S: Hopefully you’ll get some good suggestions from some of the listeners for the podcast. And of course, we should also add, people should follow you on Twitter and your handle is @JeffDeist, right?
J: Yes, correct.
S: And of course, the Mises Institute account, @Mises, there’s a whole bunch of interesting stuff that’s always being posted in the Mises Institute. Another very impressive thing about the Mises Institute is just the consistency. I’ve been following them on Twitter and on the internet since 2008 and there’s a new blog post almost every day. How many blog posts do you do, three a week now or what is it?

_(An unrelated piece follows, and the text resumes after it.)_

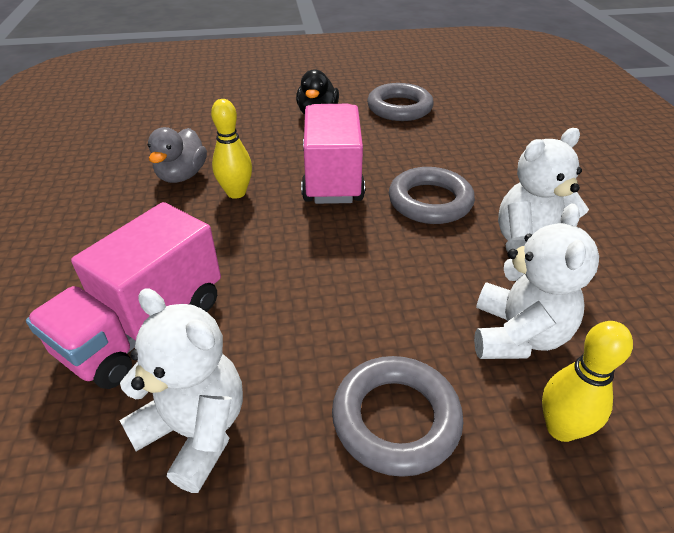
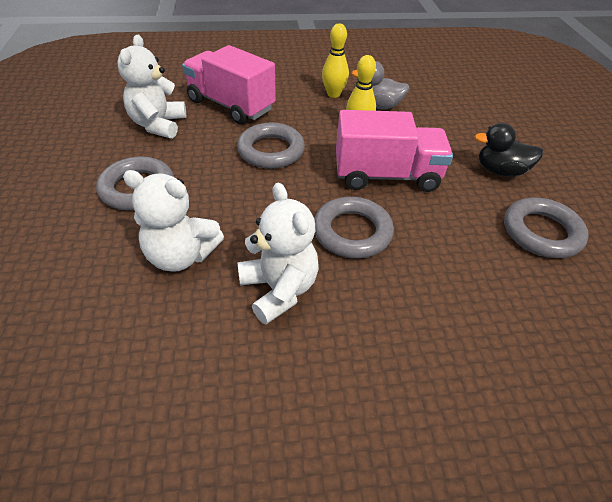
camera: 90 degrees right, 5 degrees up
(195, 431) = (158, 125): white teddy bear -> white teddy bear turned 150 degrees clockwise
(284, 268) = (271, 151): none -> grey ring
(561, 428) = (100, 258): yellow bowling pin -> yellow bowling pin (333, 94)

J: I’m not sure, more than that. We certainly have three to four new articles every day as well.
S: Yeah, just constantly churning out articles and it’s constantly reliably high quality analysis. It always makes you think, always interesting, always smart and always a very welcome change from just the incessant noise of the regime propaganda apparatus.
J: Yeah, absolutely. Thank you for that, Saif.
S: Thank you, Jeff. It has been an absolute pleasure having you over and we will do this some more, I am sure, in the future and I’ll be over in your podcast as well.
J: Thank you, Saif.
S: Cheers, have a good day. Bye-bye.